Top of Supplied entries

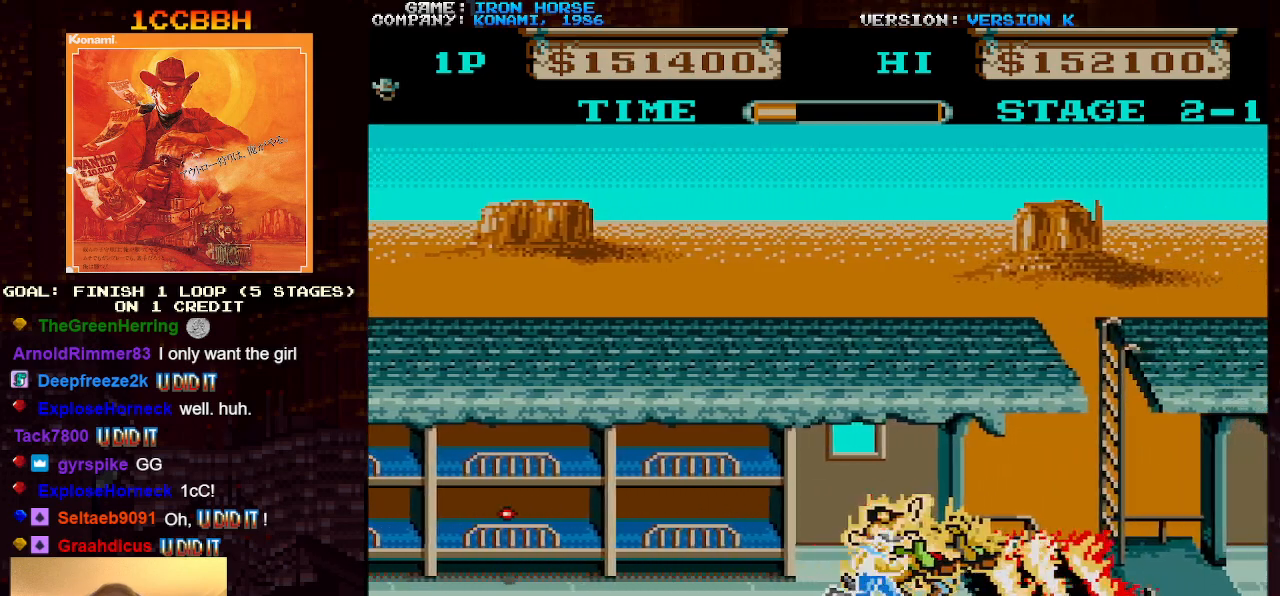
{"buttons": [], "left_stick": "right", "events": []}
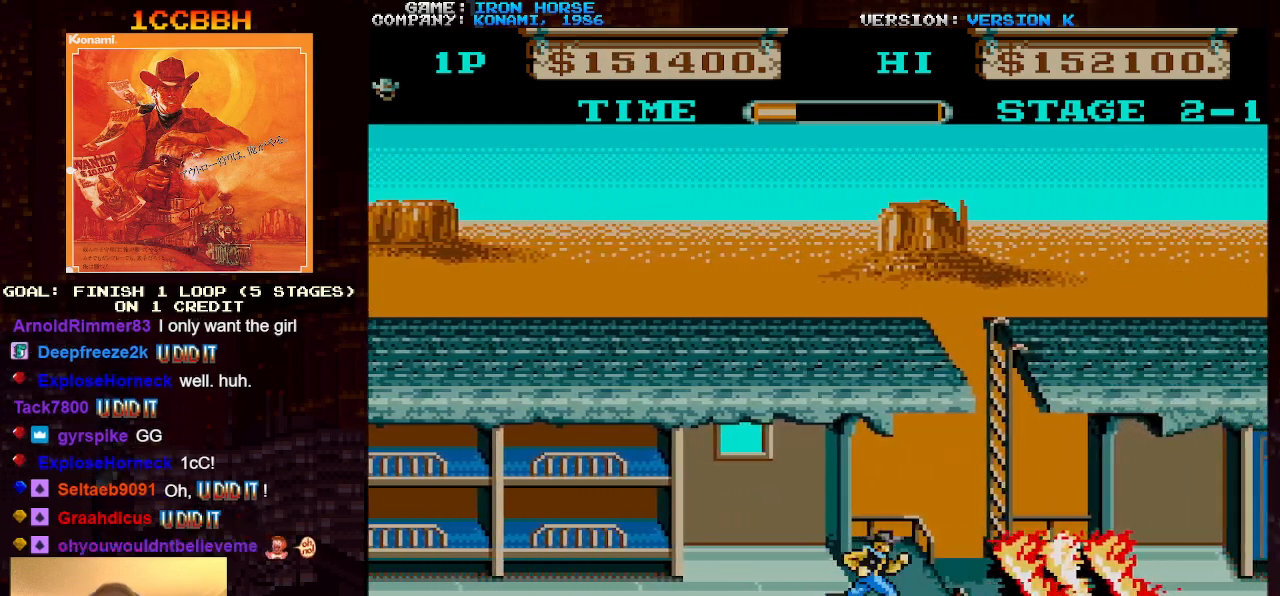
{"buttons": [], "left_stick": "right", "events": [[33, "left_stick", "up"], [233, "left_stick", "right"]]}
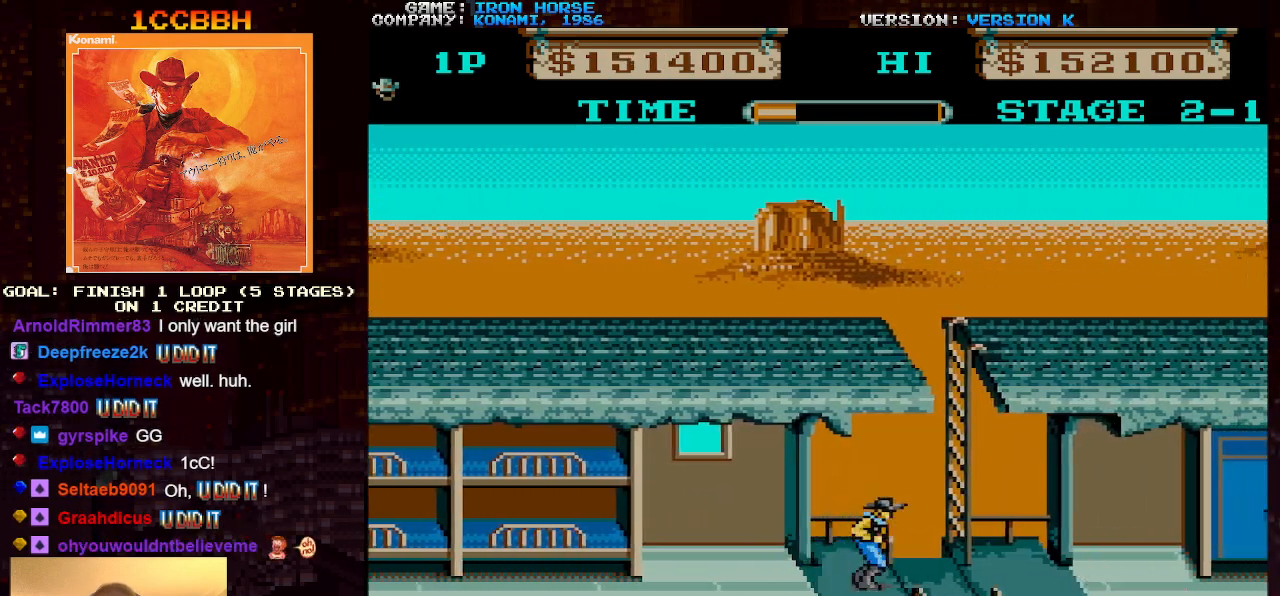
{"buttons": ["TRIANGLE"], "left_stick": "right", "events": [[450, "TRIANGLE", "down"]]}
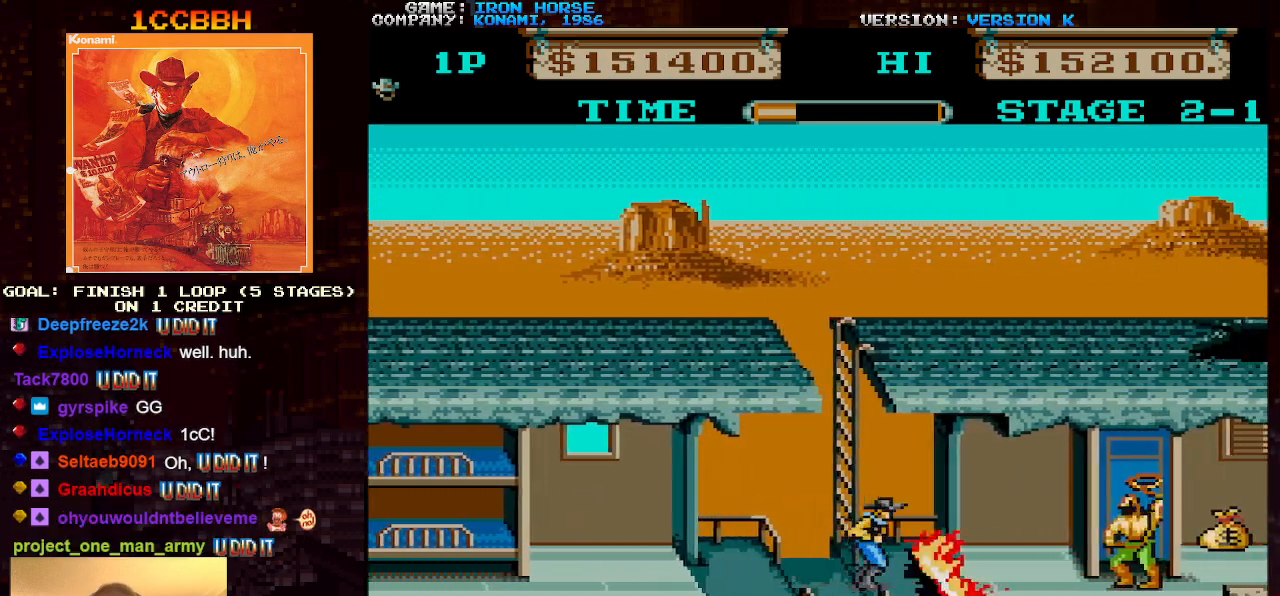
{"buttons": ["CROSS"], "left_stick": "center", "events": [[50, "TRIANGLE", "up"], [233, "CROSS", "down"], [317, "left_stick", "center"]]}
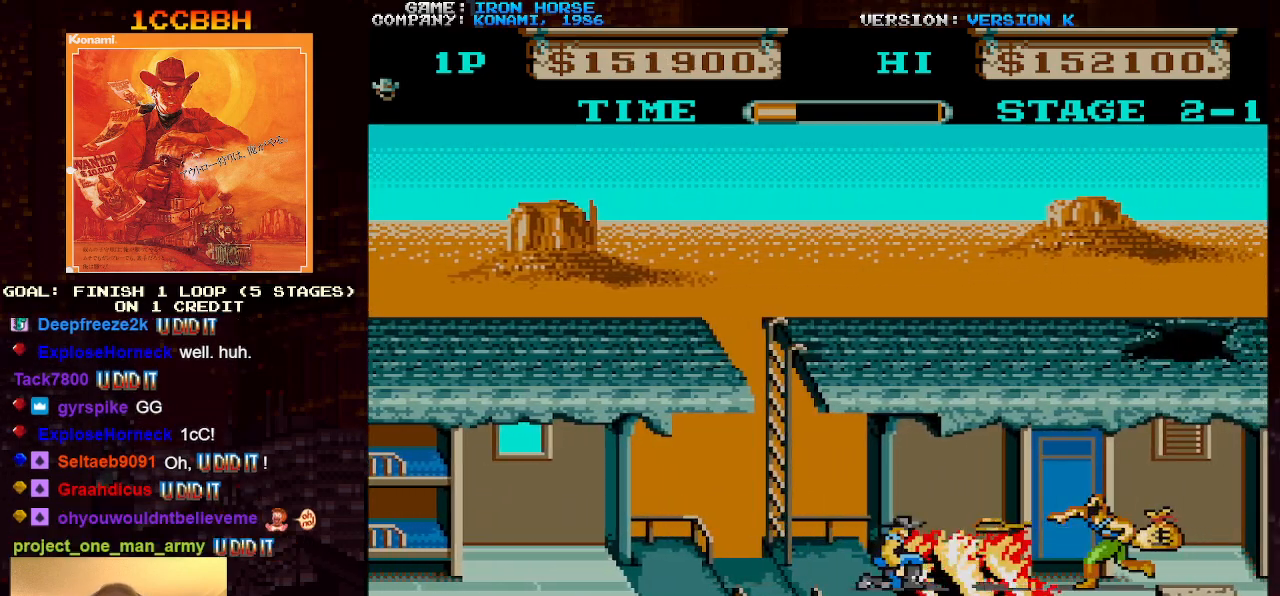
{"buttons": ["CROSS"], "left_stick": "center", "events": []}
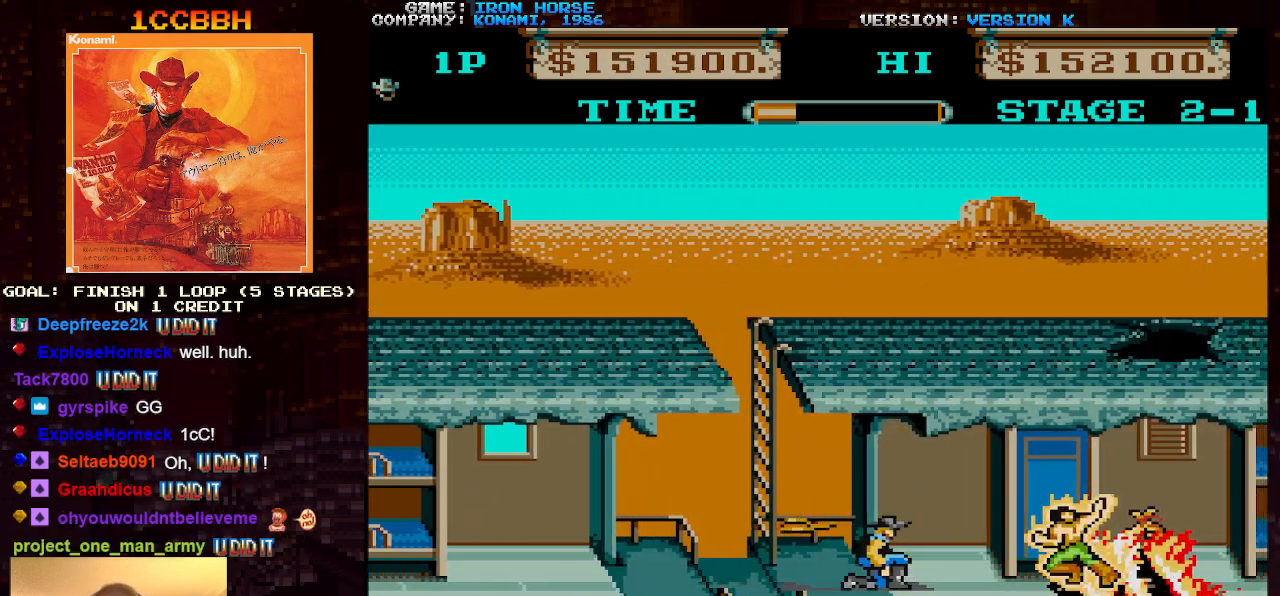
{"buttons": [], "left_stick": "right", "events": [[183, "CROSS", "up"], [183, "left_stick", "right"]]}
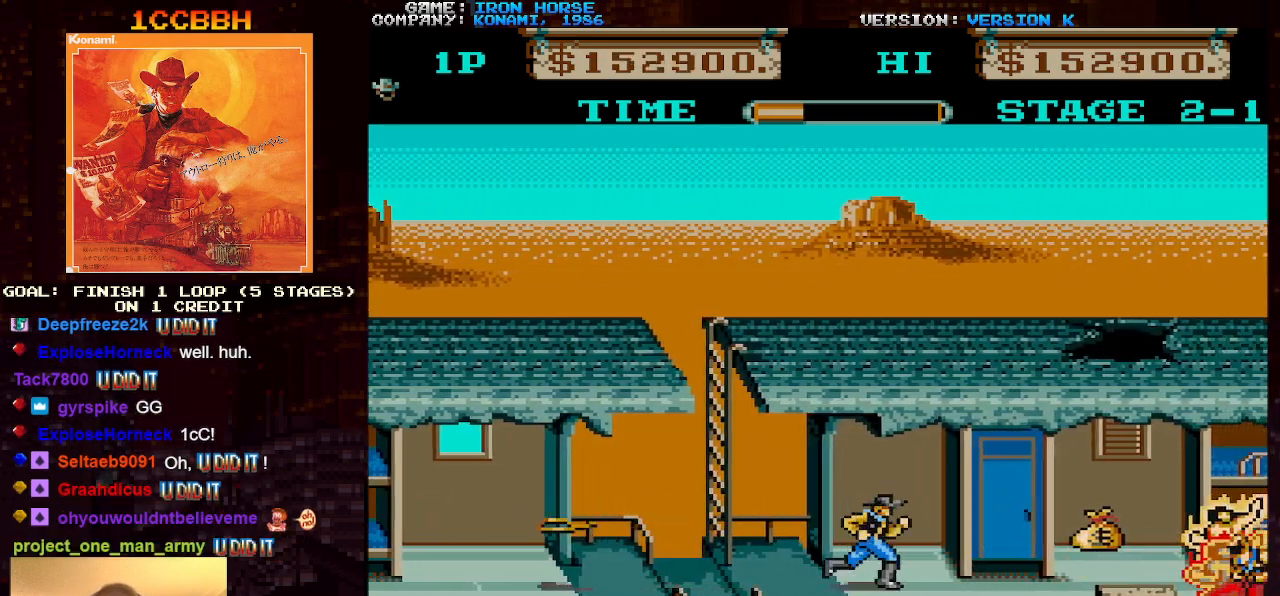
{"buttons": ["TRIANGLE"], "left_stick": "right", "events": [[500, "TRIANGLE", "down"]]}
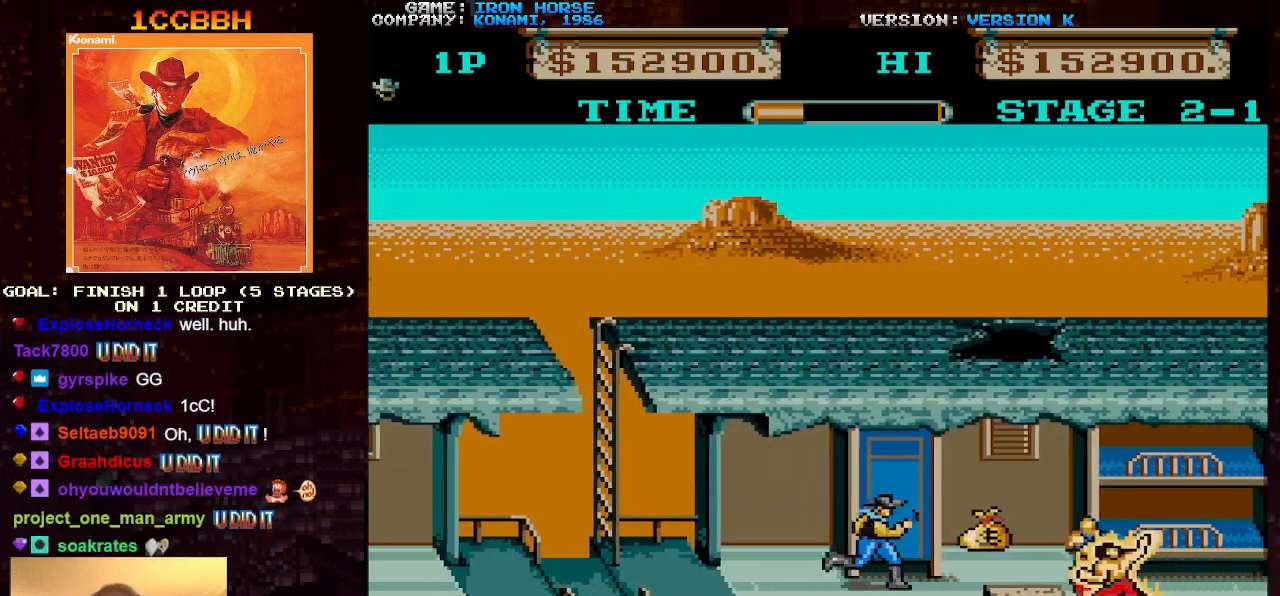
{"buttons": ["CROSS"], "left_stick": "right", "events": [[100, "TRIANGLE", "up"], [317, "CROSS", "down"]]}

Bottom of Supplied entries

Brief: Give an exact copy of the listing above that leaves out every picture.

Result:
{"buttons": [], "left_stick": "right", "events": []}
{"buttons": [], "left_stick": "right", "events": [[33, "left_stick", "up"], [233, "left_stick", "right"]]}
{"buttons": ["TRIANGLE"], "left_stick": "right", "events": [[450, "TRIANGLE", "down"]]}
{"buttons": ["CROSS"], "left_stick": "center", "events": [[50, "TRIANGLE", "up"], [233, "CROSS", "down"], [317, "left_stick", "center"]]}
{"buttons": ["CROSS"], "left_stick": "center", "events": []}
{"buttons": [], "left_stick": "right", "events": [[183, "CROSS", "up"], [183, "left_stick", "right"]]}
{"buttons": ["TRIANGLE"], "left_stick": "right", "events": [[500, "TRIANGLE", "down"]]}
{"buttons": ["CROSS"], "left_stick": "right", "events": [[100, "TRIANGLE", "up"], [317, "CROSS", "down"]]}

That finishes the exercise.